*** Begin section ***

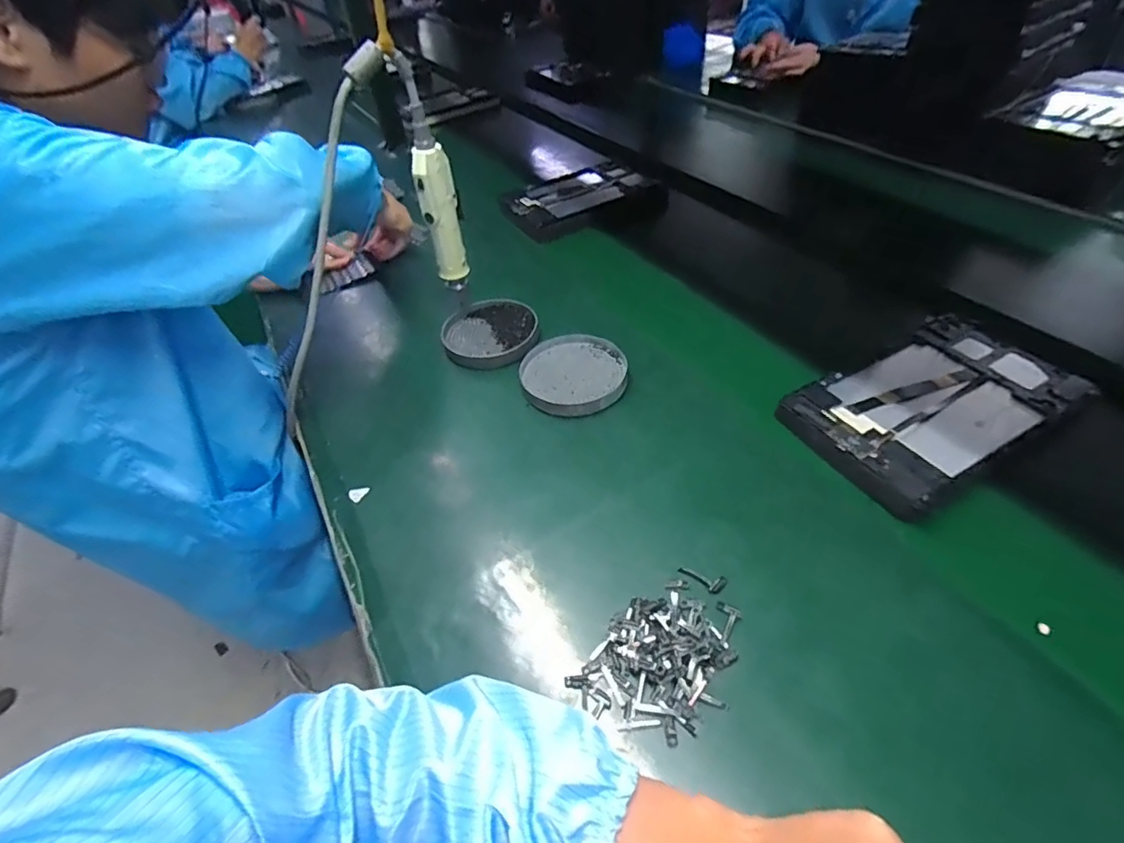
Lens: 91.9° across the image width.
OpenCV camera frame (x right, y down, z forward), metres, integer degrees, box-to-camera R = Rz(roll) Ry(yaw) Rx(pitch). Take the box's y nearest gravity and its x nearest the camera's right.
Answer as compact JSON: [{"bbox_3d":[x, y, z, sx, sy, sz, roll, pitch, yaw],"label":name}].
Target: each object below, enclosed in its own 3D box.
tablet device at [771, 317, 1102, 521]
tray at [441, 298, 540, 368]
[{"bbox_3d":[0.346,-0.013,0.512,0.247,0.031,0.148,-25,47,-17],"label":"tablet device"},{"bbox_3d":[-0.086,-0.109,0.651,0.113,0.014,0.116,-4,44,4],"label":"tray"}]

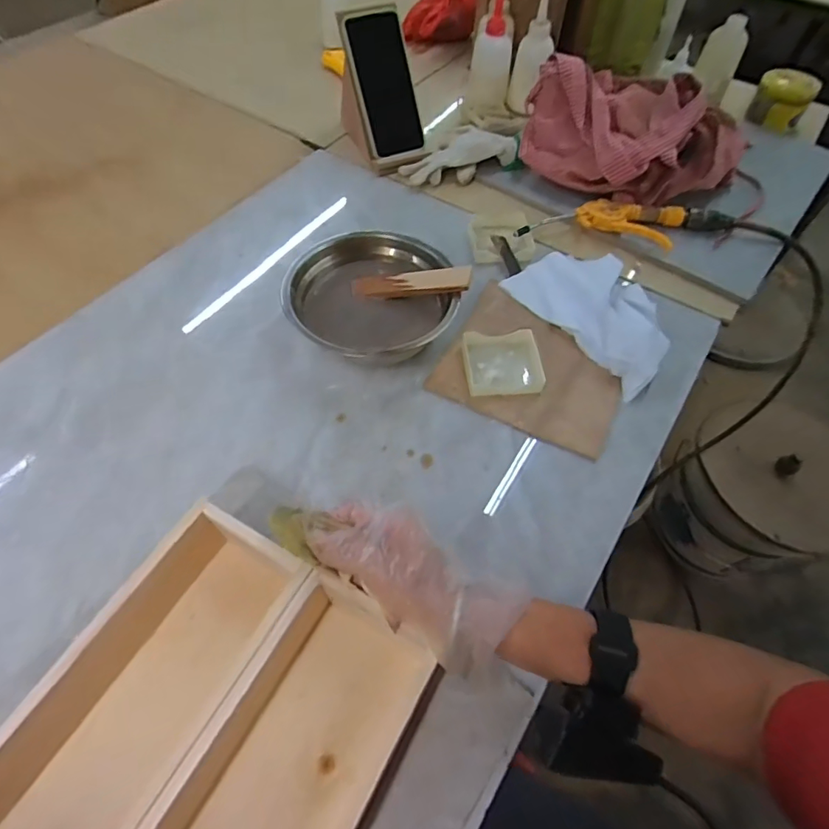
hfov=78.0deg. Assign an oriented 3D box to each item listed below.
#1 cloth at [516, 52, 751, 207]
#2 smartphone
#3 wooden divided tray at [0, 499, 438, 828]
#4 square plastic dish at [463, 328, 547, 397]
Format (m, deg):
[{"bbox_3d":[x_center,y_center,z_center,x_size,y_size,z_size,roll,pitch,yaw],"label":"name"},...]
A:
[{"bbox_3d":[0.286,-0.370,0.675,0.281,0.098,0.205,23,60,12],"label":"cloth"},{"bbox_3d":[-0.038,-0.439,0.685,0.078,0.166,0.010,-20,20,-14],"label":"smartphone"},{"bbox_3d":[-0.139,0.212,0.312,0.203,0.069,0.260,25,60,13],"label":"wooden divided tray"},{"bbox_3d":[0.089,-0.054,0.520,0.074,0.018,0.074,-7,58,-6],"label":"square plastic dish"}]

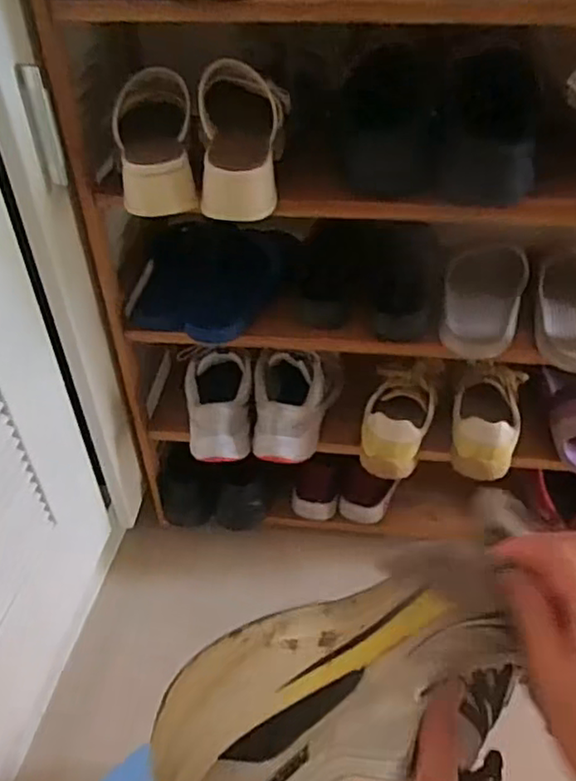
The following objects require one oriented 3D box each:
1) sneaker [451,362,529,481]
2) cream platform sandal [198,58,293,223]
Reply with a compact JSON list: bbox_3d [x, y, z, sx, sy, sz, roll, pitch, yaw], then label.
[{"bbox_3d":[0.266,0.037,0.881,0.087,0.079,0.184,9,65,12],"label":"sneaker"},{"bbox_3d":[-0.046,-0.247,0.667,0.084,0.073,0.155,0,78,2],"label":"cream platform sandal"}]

*** End section ***
*** Begin section ***

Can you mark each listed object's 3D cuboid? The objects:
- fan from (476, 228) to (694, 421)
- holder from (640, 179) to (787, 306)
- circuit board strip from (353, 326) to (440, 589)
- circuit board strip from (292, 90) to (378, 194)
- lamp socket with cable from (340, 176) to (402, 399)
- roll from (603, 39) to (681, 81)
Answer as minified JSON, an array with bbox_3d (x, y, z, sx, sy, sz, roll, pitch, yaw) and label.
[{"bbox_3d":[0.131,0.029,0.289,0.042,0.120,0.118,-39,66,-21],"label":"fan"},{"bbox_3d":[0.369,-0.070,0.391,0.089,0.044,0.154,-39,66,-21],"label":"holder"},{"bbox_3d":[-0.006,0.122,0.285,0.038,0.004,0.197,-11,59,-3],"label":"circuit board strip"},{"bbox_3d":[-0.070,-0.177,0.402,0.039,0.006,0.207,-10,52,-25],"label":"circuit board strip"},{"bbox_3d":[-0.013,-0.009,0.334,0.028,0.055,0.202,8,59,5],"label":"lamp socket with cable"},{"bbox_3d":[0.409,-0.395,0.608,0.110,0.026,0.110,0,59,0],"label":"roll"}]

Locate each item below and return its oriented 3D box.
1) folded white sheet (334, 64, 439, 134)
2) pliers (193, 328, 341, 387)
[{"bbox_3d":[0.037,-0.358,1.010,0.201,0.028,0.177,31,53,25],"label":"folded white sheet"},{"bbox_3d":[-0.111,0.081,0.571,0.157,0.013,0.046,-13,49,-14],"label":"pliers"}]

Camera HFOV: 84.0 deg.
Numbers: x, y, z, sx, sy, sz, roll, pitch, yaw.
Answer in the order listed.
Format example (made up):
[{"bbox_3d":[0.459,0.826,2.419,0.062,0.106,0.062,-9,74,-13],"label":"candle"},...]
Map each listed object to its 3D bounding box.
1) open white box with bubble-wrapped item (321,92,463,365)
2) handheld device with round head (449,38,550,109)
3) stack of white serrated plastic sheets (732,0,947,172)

*** End section ***
*** Begin section ***

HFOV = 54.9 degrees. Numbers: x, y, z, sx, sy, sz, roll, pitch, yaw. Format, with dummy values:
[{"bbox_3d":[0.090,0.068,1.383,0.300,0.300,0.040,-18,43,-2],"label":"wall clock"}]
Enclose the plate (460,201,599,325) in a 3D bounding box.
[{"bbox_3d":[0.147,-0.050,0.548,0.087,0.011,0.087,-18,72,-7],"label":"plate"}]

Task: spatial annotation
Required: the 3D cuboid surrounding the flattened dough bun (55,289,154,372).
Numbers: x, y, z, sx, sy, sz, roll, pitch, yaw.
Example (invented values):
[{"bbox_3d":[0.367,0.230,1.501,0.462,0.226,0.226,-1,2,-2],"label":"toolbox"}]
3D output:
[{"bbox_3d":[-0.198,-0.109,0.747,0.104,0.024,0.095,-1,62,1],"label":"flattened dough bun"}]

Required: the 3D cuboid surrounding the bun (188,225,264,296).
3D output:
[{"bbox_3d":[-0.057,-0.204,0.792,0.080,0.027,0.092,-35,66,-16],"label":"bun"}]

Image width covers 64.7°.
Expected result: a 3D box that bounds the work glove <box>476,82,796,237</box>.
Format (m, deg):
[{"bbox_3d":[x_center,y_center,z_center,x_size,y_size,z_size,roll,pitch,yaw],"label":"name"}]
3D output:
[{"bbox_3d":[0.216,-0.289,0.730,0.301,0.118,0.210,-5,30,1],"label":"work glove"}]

*** End section ***

▶ THE PROBLEM
Scan the records above for the string "Required", then copy each line where it turns up.

▶ THE ANSWER
Required: the 3D cuboid surrounding the flattened dough bun (55,289,154,372).
Required: the 3D cuboid surrounding the bun (188,225,264,296).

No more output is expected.